- **LISTA DE TAREAS**
a - Contesta estas preguntas a partir del texto sobre la elegancia:
(i) Según el texto, ¿como qué reconstruye Elias el valor de la elegancia, en lugar de como técnica?
(ii) ¿Qué obra de Immanuel Kant se menciona?
(iii) ¿Por qué compiten los aristócratas, según las últimas palabras del texto?
b - Copia el fragmento del texto sobre la elegancia que empieza con las palabras que contienen "Elias reconstruye el" y termina con "la consideración regia.", y cambia "monarca" por "rey".

### TEXTO PROPORCIONADO

Elias reconstruye el valor de la elegancia no como técnica, sino como un desarrollo del gusto, que tenía como referencia no una teoría científica, no la lectura pormenorizada de “¿Qué es la ilustración?” de Immanuel Kant, sino la ejemplaridad seductora de la sociedad cortesana, con su trato amable, con su arte de la conversación, con su sentido profuso del honor; con evitar la lucha de señores feudales a través de la incorporación ritual de sus actividades al servicio del monarca y del estado, y de su competencia por lograr una exquisitez mayor a la de cualquier otro aristócrata, en franca competencia por los cargos públicos y la consideración regia.

######
### DATOS PROPORCIONADOS

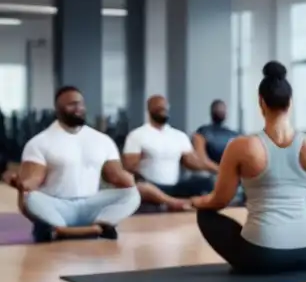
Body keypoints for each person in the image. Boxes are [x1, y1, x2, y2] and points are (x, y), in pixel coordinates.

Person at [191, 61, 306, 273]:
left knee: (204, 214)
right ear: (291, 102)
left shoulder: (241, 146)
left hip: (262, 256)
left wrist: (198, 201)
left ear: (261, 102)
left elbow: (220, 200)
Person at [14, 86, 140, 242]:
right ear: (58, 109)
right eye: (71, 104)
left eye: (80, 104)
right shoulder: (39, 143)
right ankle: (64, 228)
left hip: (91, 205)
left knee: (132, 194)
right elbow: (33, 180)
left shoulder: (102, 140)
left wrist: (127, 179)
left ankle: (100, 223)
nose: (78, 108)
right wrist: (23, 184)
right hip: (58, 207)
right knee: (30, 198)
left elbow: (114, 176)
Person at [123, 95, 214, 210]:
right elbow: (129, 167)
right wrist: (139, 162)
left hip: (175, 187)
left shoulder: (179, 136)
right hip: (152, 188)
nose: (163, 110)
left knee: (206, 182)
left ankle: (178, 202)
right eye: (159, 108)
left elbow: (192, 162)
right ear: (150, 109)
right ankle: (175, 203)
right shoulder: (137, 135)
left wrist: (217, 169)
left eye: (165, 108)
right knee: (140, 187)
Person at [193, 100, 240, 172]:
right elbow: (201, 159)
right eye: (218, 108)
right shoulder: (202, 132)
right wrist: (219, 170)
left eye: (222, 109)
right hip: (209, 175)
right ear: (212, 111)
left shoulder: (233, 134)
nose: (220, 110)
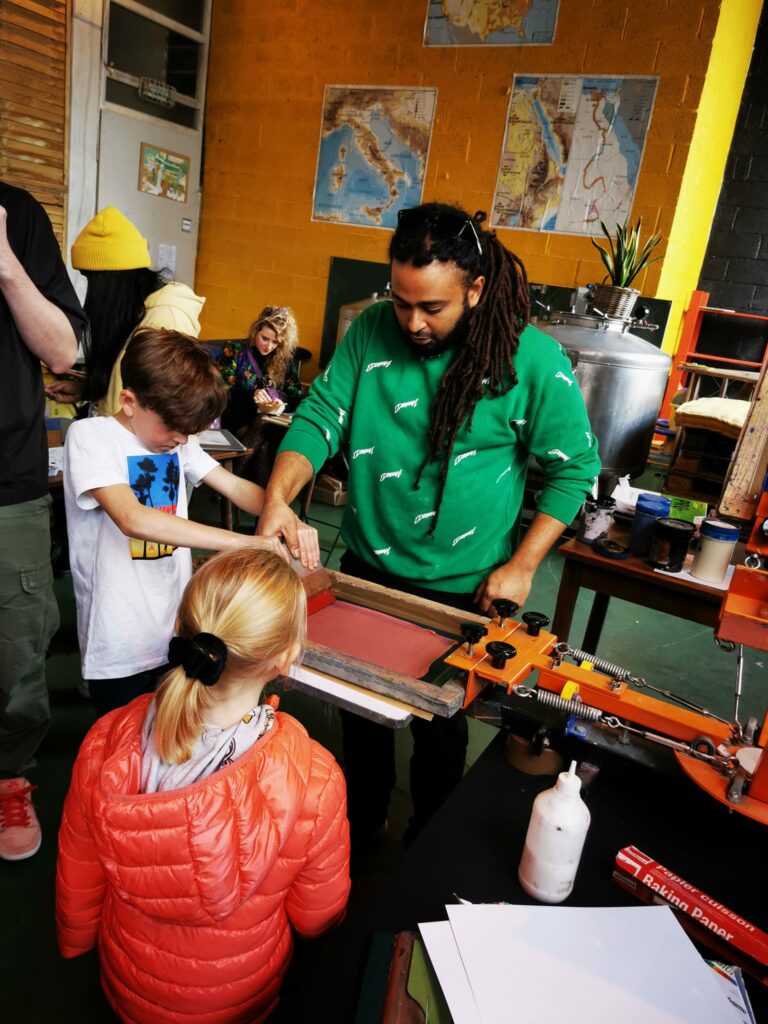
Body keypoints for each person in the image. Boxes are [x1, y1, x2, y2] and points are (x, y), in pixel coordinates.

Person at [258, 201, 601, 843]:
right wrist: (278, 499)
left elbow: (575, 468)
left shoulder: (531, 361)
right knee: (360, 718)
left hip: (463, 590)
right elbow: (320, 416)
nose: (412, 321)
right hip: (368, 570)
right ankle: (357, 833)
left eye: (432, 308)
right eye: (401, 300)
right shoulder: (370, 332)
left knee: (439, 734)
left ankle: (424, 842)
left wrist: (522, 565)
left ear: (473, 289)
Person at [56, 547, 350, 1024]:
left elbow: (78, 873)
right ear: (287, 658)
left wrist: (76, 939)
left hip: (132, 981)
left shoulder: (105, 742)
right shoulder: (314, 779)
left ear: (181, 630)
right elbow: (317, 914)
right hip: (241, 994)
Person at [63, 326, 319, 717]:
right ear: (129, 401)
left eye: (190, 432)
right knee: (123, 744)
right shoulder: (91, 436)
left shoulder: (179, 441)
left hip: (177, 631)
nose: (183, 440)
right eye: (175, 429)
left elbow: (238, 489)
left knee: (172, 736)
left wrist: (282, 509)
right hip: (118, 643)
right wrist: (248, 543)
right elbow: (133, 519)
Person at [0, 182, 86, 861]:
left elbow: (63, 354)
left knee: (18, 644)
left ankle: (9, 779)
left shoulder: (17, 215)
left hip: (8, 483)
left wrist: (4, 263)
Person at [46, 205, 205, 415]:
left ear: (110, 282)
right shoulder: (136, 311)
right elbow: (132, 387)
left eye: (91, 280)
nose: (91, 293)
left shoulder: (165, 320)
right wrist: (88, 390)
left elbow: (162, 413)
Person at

######
### DATOS PROPORCIONADOS

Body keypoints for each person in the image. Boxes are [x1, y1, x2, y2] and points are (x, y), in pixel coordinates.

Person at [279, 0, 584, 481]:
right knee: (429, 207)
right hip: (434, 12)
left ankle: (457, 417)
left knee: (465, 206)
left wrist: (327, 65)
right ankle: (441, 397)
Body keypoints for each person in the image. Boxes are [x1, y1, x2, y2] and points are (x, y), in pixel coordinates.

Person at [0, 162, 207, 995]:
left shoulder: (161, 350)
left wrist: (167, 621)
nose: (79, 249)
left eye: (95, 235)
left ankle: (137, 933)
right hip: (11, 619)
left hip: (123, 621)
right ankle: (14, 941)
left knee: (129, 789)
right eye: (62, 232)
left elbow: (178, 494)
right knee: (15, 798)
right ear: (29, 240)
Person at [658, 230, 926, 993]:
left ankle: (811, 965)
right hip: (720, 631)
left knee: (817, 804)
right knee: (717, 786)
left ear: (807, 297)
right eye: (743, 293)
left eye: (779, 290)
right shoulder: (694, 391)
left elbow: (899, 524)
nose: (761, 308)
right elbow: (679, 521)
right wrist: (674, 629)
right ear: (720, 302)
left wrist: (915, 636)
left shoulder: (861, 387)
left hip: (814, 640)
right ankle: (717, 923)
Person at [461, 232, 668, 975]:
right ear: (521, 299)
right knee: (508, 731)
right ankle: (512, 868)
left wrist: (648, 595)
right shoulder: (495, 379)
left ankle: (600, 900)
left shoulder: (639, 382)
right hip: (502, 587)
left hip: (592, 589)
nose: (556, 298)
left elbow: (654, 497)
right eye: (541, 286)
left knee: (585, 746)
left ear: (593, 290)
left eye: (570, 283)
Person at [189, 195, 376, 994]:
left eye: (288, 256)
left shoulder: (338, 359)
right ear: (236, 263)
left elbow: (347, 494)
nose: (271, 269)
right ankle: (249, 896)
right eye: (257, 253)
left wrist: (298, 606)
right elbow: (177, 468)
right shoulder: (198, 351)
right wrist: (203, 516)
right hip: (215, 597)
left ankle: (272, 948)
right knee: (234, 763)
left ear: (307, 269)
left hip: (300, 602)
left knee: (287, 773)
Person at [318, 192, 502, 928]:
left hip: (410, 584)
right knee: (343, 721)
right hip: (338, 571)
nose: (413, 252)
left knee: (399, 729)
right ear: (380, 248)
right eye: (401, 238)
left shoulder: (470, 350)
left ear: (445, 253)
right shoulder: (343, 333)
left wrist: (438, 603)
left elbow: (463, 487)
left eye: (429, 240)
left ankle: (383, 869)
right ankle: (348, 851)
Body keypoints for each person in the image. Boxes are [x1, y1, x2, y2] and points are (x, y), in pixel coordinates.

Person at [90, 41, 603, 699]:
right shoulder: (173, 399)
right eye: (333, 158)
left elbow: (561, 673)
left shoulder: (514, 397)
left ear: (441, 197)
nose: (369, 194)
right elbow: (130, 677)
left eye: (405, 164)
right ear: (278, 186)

######

- **RESPUESTAS**
a -
(i) Como un desarrollo del gusto.
(ii) "¿Qué es la ilustración?".
(iii) Por los cargos públicos y la consideración regia.

b -
Elias reconstruye el valor de la elegancia no como técnica, sino como un desarrollo del gusto, que tenía como referencia no una teoría científica, no la lectura pormenorizada de “¿Qué es la ilustración?” de Immanuel Kant, sino la ejemplaridad seductora de la sociedad cortesana, con su trato amable, con su arte de la conversación, con su sentido profuso del honor; con evitar la lucha de señores feudales a través de la incorporación ritual de sus actividades al servicio del rey y del estado, y de su competencia por lograr una exquisitez mayor a la de cualquier otro aristócrata, en franca competencia por los cargos públicos y la consideración regia.